- Genre: Drama
- Created by: Michael Lawrence; John Molloy; Liz Doran;
- Written by: Liz Doran; Matt Cameron; Marieke Hardy;
- Country of origin: Australia
- Original language: English
- No. of series: 1
- No. of episodes: 8

Production
- Producers: John Molloy; Michael Lawrence; Justin Davies;
- Running time: 60 minutes
- Production companies: Fremantle Australia; Micanical Media; 2Jons;

Original release
- Network: ABC
- Release: 24 April – 12 June 2022

= Barons (TV series) =

2022 Australian drama series

Barons is an Australian television drama series on the ABC which aired from 24 April to 12 June 2022.

==Synopsis==
The series parallels the story behind the Billabong and Quiksilver surf labels, in which Australian surfers in the 1970s turned their personal rivalries into professional rivalries as they built competing surfwear companies.

==Cast==

===Main / regular===
- Sean Keenan as Bill 'Trotter' Dwyer
- Ben O'Toole as Snapper Webster
- Jillian Nguyen as Tracy Dwyer
- Hunter Page-Lochard as Reg Thompson
- George Pullar as Bernie Hunter Jr
- Lincoln Younes as Buddy Fraser
- Sophia Forrest as Dani Kirk
- Vivienne Awosoga as Marguax Dupont
- Nicholas Burton as Tom 'Sharpie' Sharp
- Karina Banno as Jules Zemanik
- Megan MacKenzie as Kelly Fox
- Kick Gurry as Mac
- Catherine Van-Davies as Shirley Kwong
- Alexander England as Arthur Foreman
- Ione Skye as Marilyn Hunter
- Sandy Winton as Bernie Hunter Sr
- Sebastian Tang as Dimma
- Hafedh Dakhlaoui as Carlito
- Meg Fraser as Cindy Carroway
- Rupert Reid as Hayden

===Guests===
- John Batchelor as Bruce Hewitt

==Episodes==

| No. | Title | Directed by | Written by | Original release date | Australian viewers |
|---|---|---|---|---|---|
| 1 | "Episode 1" | Shawn Seet | Liz Doran | 24 April 2022 | 186,000 |
| 2 | "Episode 2" | Shawn Seet | Liz Doran | 1 May 2022 | 148,000 |
| 3 | "Episode 3" | Shawn Seet | Matt Cameron | 8 May 2022 | 133,000 |
| 4 | "Episode 4" | Fadia Abboud | Marieke Hardy | 15 May 2022 | 144,000 |
| 5 | "Episode 5" | Fadia Abboud | Matt Cameron | 22 May 2022 | 118,000 |
| 6 | "Episode 6" | Fadia Abboud | Liz Doran | 29 May 2022 | 115,000 |
| 7 | "Episode 7" | Shawn Seet | Liz Doran | 5 June 2022 | 115,000 |
| 8 | "Episode 8" | Shawn Seet | Liz Doran | 12 June 2022 | 101,000 |

==Production==
The series was created by Michael Lawrence, John Molloy and Liz Doran, who also produced it alongside Justin Davies. The series is a joint production of Fremantle Australia, Micanical Media and 2Jons. The writing team was led by Doran, with Matt Cameron and Marieke Hardy co-writing.

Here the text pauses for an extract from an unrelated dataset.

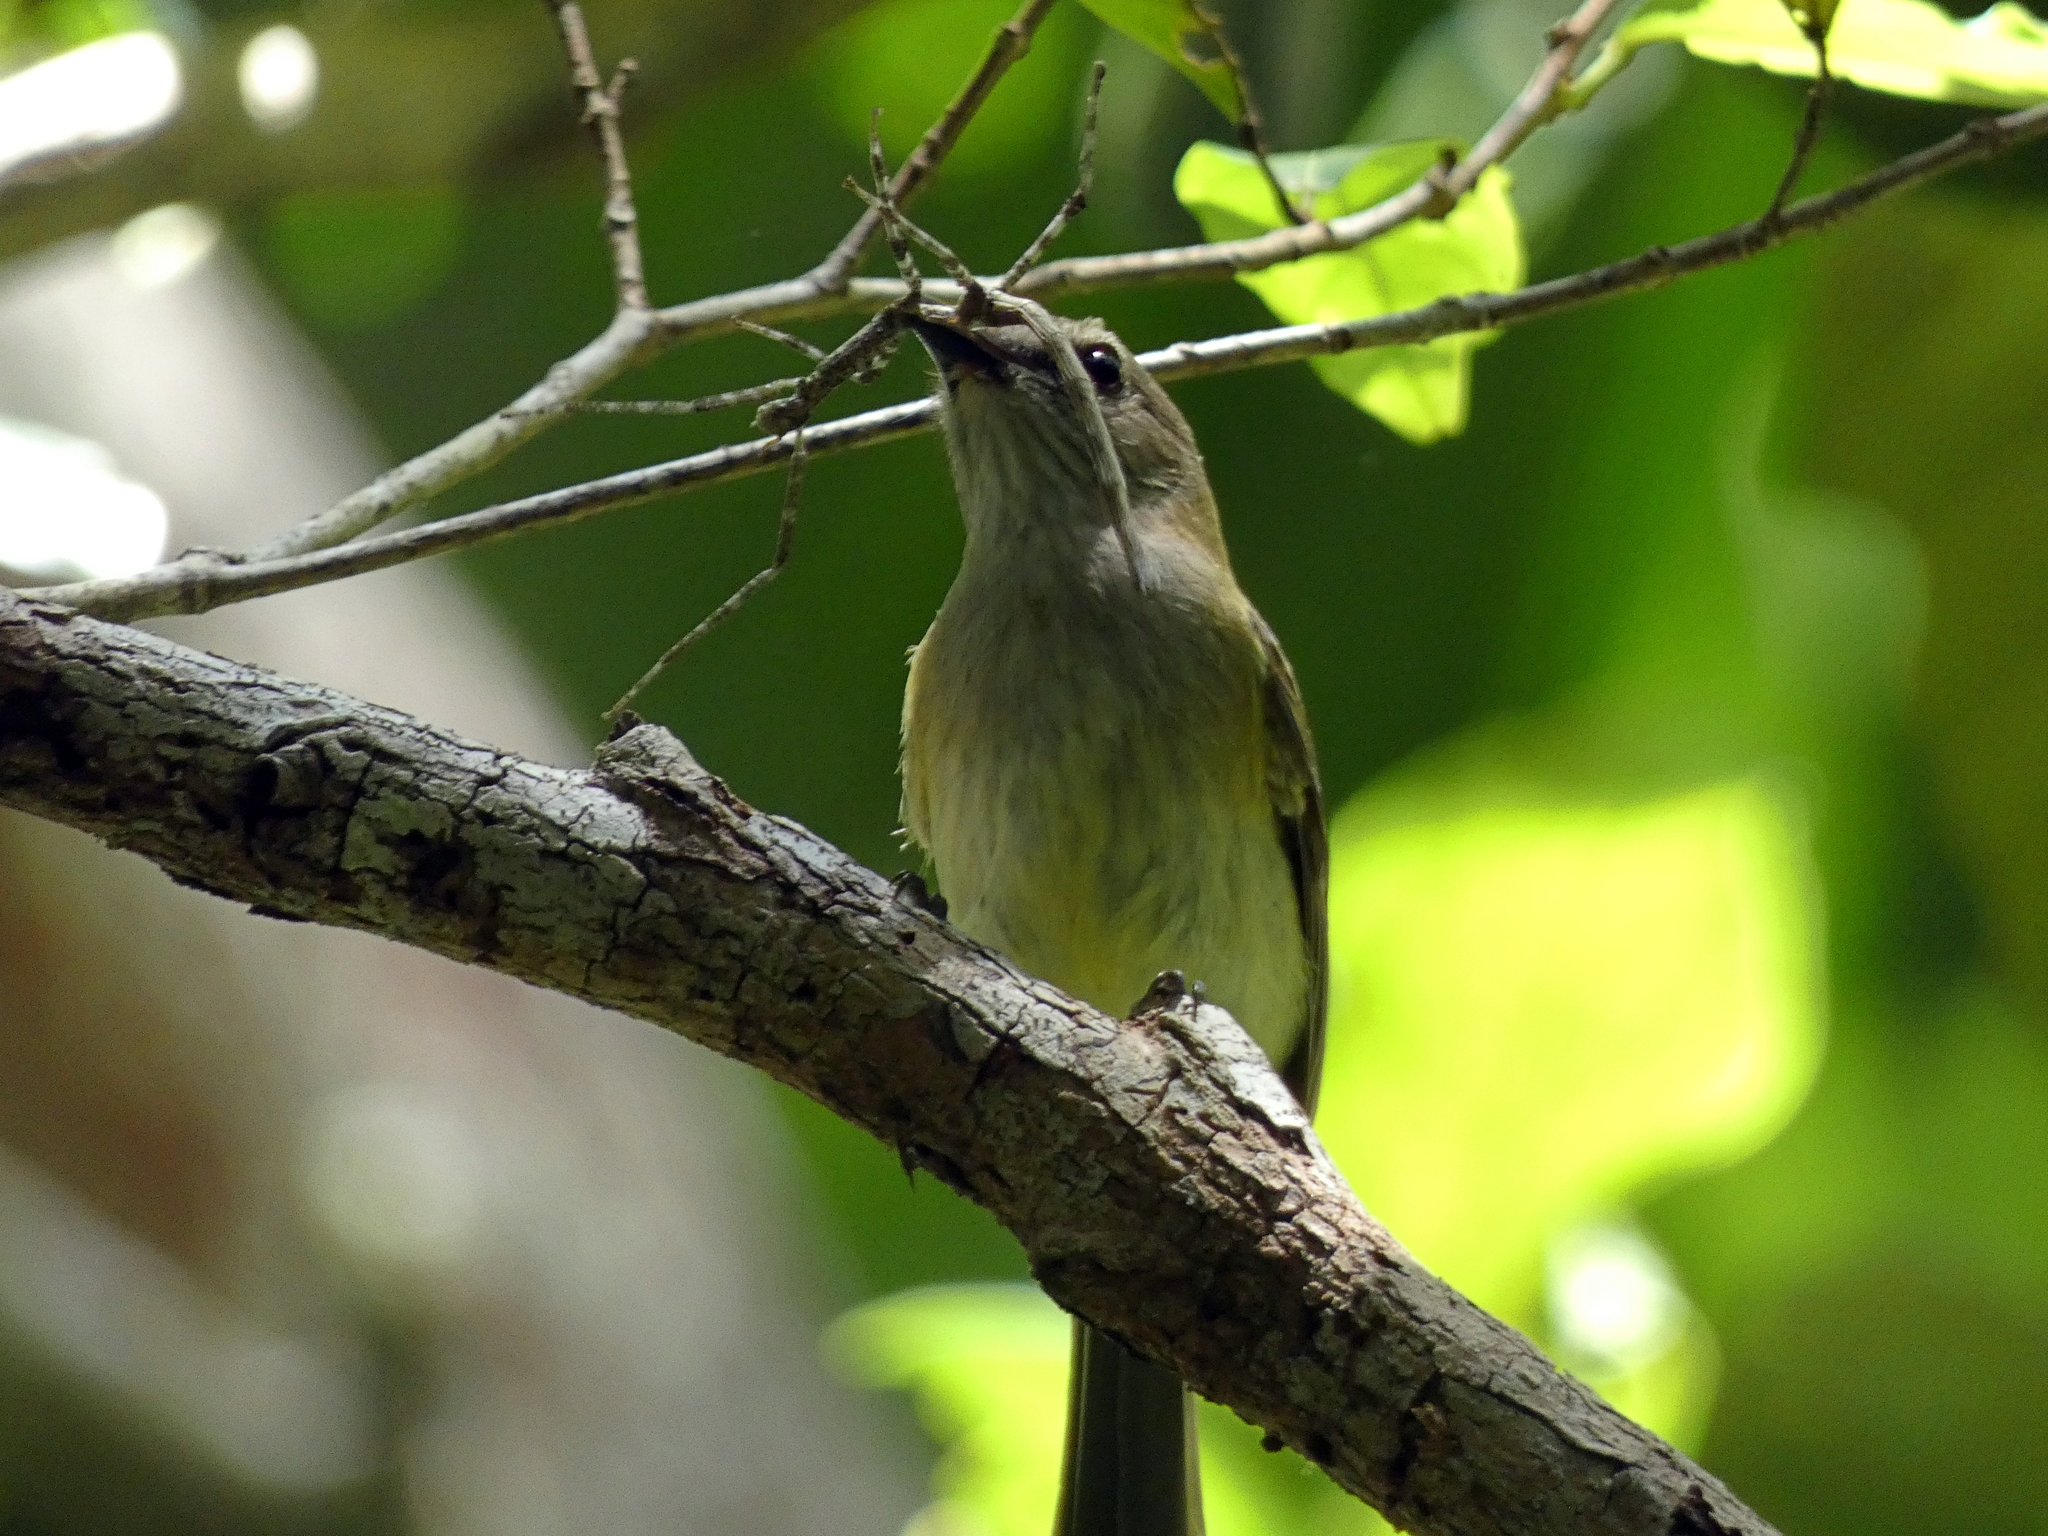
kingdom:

Five seasons for the show were planned. It was announced in June 2019 after a development deal was secured with ABC and the first season was greenlit in April 2021.

The series was filmed in Australia in the second quarter of 2021. The crew had planned to film in the United States and Indonesia as well, but were forced to cancel it due to COVID-19 pandemic restrictions barring travel. Taylor Steele directed the surfing scenes as the second unit director.

==International broadcast==
In the United States, the series premiered on 29 May 2023 on The CW. On 21 June 2023, the series was pulled from the network's schedule after four episodes.